Selçuklular tarafında da kabul edilen bu teklife göre; Gazneli ordusu Herat'a gidecek, Nesa, Baverd, Fevare şehir ve hududları Selçuklulara teslim edilecek, Selçuklular ele geçirmiş oldukları Nişabur, Serahs ve Merv'i tahliye edeceklerdi. İki tarafın da bu geçici barışı kabul etmelerinin sebebi, dinlenmek ve yeniden savaşa hazırlanmaktı.
Selçuklular barış şartlarına uymadıkları gibi, Gazneli topraklarına yeniden akınlara başladılar. Sultan Mes'ud tekrar Selçuklulara karşı harekete geçti. Selçuklular ile Gazneliler arasında devam eden savaşların en büyüğü ve önemlisi Merv civarındaki Dandanakan kalesi yakınında oldu.
Selçuklular, Sultan Mes'ud idaresindeki ordu karşısında kesin sonucu alarak Gaznelileri hezimete uğrattılar (24 Mayıs 1040). Dandanakan savaşını kazandıktan sonra Selçuklu Beyleri toplanarak Tuğrul Bey'i "Horasan Emiri" ilan ettiler. Artık Horasan'da tamamen bağımsız bir devlet kuruyorlar ve büyük bir imparatorluk için ilk adımlarını atıyorlardı. Ayrıca devrin adeti gereğince civardaki hükümdarlara zaferlerini bildiren "fetih-nameler" gönderdiler.
Selçuklu reisleri aynı ay içinde Merv şehrinde toplanan Kurultay'da bir araya gelerek mühim kararlar aldılar. Bu toplantıda alınan kararlardan birisiyle Abbasi Halifesi Kaim bi-Emrillah'a sadık olduklarını ve Horasan'da adaleti tesis edeceklerini bildirdiler. Bundan sonra Selçuklular hakim oldukları ve ayrıca ilerde ele geçirmeyi tasarladıkları ülkeleri yine eski Türk geleneği gereğince bölüştüler.
Bu bölüşmeye göre; Tuğrul Bey "sultan" sıfatı ile Nişabur'u alarak batıya Irak tarafına gidecekti. Çağrı Bey'e "Melik" unvanı ile merkez Merv olmak üzere Ceyhun ile Gazne arasındaki bölge, Musa Yabgu'ya, Büst, Herat ve Sistan havalisi verildi. hanedana mensup şehzadeler de birer bölgenin zabtı ile görevlendirilmişlerdi.

+ + + + +

Yapılacak Görevler
A. Selçuklular hakkındaki metne göre aşağıdaki soruları yanıtlayın.
(i) Selçuklular Gaznelileri Dandanakan'da hangi tarihte hezimete uğrattı?
(ii) Selçuklu reislerinin toplandığı Kurultay hangi şehirde yapıldı?
(iii) Bölüşmede Musa Yabgu'ya hangi yerler verildi?
B. Selçuklular hakkındaki metni kaldığı yerden birkaç cümleyle sürdürün.

Ham Veriler
+ + + + +

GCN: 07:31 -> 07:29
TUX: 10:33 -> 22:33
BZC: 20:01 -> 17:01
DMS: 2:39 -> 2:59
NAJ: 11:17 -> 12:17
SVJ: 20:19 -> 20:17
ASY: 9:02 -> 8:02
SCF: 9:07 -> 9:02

+ + + + +

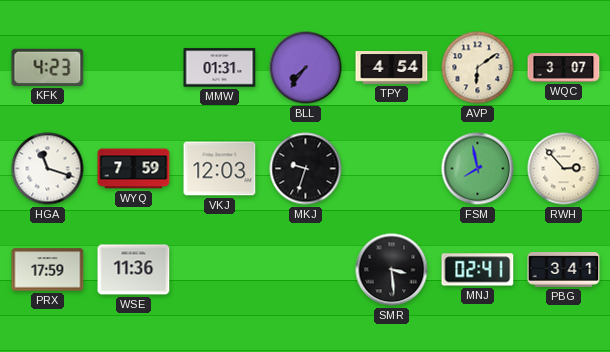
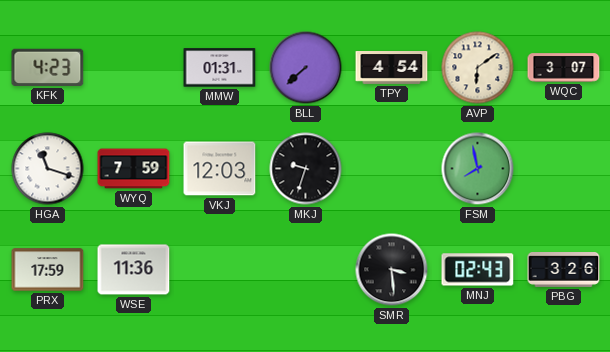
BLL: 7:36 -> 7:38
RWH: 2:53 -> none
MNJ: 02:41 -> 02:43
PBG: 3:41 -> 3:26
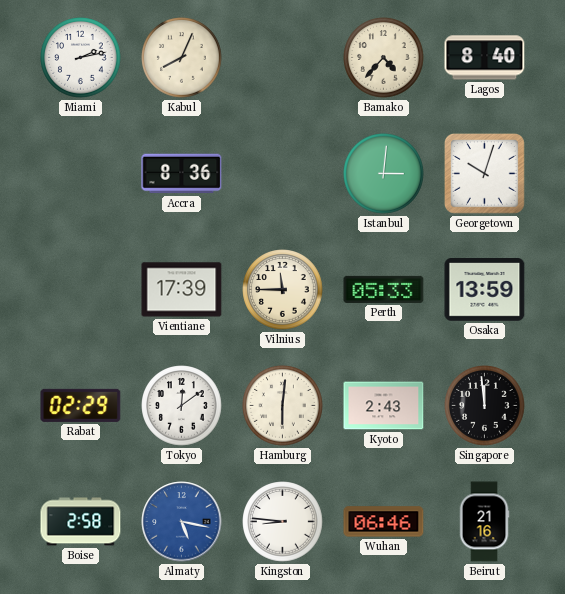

+ + + + +

Yanıtlar
A.
(i) 24 Mayıs 1040
(ii) Merv
(iii) Büst, Herat ve Sistan havalisi

B.
Selçuklular bu esas üzerine fetihlere giriştiler ve bu sür'atle gerçekleştirdiler. Çağrı Bey Gaznelilere karşı başarılı savaşlar yaparak, onları Horasan'dan tamamen uzaklaştırdı. Bir Gazneli ordusunu mağlup ederek Belh şehrini ele geçirdi (1040 yılı sonbaharı). Tuğrul Bey ile beraber Harezm'e yürüdüler ve ezeli düşmanları Şah Melik'i mağlup ederek, geçmişte uğradıkları baskının acısını çıkardılar ve Harezm ülkesini Selçuklu Devleti'ne bağladılar (1043). Daha sonra Çağrı Bey oğlu Alp Arslan'ın yardımı ile başarısını sürdürdü ve Karahanlıları mağlup etti.
Ele geçirdiği bölgelerde Selçuklu hakimiyetinin tanınması ve buralara Karahanlıların saldırmamaları şartı ile başarılı bir anlaşma yaptı (1050). Çağrı Bey ayrıca Gazneliler sultanı İbrahim ile de Hindikuş dağları arada sınır olmak üzere anlaştı (1059). İki devlet arasındaki bu anlaşma yarım asır kadar devam etmiştir.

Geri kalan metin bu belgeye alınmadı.